Start of Block

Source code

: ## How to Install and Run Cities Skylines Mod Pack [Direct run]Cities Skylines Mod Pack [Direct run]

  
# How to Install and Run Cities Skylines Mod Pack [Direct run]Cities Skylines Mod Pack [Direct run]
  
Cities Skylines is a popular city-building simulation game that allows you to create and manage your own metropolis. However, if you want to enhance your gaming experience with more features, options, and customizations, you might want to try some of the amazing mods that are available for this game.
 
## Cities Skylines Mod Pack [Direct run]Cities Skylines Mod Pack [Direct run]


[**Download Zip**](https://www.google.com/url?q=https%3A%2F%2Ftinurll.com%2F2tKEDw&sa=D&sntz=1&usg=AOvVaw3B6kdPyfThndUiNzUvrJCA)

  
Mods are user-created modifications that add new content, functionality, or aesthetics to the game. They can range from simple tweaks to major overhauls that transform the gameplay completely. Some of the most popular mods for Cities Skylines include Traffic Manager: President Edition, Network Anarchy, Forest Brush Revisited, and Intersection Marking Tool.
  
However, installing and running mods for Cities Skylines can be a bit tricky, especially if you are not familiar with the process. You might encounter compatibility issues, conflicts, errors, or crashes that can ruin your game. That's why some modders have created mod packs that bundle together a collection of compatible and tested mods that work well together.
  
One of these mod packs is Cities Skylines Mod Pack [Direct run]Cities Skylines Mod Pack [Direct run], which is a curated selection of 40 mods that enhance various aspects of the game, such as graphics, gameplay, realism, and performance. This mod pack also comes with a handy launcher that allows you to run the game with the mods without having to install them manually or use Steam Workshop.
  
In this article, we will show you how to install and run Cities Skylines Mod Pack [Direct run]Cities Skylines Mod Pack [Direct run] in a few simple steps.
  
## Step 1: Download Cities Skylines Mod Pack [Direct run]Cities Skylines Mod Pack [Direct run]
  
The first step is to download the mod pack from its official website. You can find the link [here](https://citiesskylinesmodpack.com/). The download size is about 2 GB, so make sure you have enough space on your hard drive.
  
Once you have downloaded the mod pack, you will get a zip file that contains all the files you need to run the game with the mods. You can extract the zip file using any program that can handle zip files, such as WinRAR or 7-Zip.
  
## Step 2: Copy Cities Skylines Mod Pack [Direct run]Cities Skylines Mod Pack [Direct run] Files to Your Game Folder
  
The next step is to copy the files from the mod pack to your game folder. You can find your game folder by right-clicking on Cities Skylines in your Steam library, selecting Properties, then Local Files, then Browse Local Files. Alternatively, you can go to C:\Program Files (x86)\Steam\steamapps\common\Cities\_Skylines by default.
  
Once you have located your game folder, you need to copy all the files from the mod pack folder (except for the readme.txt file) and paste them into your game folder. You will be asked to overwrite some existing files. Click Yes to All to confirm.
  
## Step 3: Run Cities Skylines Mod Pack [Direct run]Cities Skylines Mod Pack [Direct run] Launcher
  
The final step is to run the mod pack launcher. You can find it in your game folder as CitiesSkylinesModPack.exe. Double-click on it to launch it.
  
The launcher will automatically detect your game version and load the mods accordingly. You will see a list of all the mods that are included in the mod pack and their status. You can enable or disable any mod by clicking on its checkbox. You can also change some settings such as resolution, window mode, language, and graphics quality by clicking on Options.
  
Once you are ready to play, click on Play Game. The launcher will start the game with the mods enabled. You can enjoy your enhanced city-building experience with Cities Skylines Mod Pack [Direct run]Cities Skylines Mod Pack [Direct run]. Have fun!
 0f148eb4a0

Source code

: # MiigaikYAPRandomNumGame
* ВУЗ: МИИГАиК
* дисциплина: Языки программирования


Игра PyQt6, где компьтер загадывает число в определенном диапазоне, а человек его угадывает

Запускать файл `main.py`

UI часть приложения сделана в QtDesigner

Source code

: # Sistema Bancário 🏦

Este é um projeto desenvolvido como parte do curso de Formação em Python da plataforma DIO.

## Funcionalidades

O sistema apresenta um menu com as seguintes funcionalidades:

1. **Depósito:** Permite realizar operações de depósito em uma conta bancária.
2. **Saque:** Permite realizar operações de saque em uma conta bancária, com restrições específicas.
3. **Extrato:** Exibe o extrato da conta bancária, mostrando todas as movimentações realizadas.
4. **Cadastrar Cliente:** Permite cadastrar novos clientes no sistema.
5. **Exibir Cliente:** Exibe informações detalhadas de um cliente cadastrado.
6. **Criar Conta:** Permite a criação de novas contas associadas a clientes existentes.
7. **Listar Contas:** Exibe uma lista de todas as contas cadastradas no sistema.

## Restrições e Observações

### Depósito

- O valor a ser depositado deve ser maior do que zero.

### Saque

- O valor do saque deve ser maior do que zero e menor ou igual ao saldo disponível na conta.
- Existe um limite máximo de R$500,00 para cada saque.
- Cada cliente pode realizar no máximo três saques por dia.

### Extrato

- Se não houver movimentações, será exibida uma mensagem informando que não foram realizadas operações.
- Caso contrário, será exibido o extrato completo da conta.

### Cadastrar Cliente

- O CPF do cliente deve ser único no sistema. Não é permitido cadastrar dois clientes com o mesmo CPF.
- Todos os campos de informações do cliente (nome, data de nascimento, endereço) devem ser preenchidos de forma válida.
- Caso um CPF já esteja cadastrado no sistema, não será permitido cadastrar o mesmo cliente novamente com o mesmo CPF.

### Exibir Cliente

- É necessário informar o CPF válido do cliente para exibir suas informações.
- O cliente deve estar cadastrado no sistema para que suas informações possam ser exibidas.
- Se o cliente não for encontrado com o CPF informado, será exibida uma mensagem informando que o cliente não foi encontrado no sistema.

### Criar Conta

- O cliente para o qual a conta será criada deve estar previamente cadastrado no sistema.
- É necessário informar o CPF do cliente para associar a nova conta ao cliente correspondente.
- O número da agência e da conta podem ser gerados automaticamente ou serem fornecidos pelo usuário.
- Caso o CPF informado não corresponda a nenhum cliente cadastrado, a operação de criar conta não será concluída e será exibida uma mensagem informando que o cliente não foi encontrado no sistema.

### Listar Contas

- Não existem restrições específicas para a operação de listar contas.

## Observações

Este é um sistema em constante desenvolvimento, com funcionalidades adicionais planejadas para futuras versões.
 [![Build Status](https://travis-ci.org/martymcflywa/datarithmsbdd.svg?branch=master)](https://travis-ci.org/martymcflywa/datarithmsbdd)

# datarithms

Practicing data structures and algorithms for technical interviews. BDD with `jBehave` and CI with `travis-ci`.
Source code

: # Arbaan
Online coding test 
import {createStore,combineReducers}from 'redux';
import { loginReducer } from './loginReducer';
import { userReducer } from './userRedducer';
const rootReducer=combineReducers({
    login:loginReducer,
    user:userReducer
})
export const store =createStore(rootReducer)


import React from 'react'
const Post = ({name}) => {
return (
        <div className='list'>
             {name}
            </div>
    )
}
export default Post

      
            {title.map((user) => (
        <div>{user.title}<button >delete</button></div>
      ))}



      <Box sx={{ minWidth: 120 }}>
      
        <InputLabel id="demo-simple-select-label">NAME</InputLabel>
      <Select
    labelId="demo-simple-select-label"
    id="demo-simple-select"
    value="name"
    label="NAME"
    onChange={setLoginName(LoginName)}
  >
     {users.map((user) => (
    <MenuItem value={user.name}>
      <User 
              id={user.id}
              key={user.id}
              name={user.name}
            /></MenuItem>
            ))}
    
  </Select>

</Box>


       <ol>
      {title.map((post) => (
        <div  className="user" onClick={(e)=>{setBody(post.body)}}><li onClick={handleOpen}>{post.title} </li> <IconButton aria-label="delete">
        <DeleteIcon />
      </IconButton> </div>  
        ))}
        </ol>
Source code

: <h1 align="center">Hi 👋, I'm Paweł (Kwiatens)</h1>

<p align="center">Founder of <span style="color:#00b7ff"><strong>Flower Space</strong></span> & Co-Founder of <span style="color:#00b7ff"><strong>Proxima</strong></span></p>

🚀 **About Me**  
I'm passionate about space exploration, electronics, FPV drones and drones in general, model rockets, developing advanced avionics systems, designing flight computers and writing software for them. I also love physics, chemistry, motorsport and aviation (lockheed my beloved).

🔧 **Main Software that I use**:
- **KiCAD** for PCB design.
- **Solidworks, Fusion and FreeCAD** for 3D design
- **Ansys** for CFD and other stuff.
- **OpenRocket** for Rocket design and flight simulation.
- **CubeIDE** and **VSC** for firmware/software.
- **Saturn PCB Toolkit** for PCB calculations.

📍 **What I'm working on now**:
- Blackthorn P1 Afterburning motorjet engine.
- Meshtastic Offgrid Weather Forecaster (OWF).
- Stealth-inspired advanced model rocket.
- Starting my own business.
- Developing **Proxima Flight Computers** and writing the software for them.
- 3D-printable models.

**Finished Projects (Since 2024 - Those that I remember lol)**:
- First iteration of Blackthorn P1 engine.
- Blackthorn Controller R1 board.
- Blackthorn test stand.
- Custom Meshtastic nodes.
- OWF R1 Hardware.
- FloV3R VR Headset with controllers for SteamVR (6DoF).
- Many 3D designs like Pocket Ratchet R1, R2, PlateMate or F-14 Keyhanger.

End of Block

About this exercise: Lines in scope run from the one holding "- OWF R1 Hardware." to the last line of the material above; transcribe them exactly and omit the rest.

Worked solution:
- OWF R1 Hardware.
- FloV3R VR Headset with controllers for SteamVR (6DoF).
- Many 3D designs like Pocket Ratchet R1, R2, PlateMate or F-14 Keyhanger.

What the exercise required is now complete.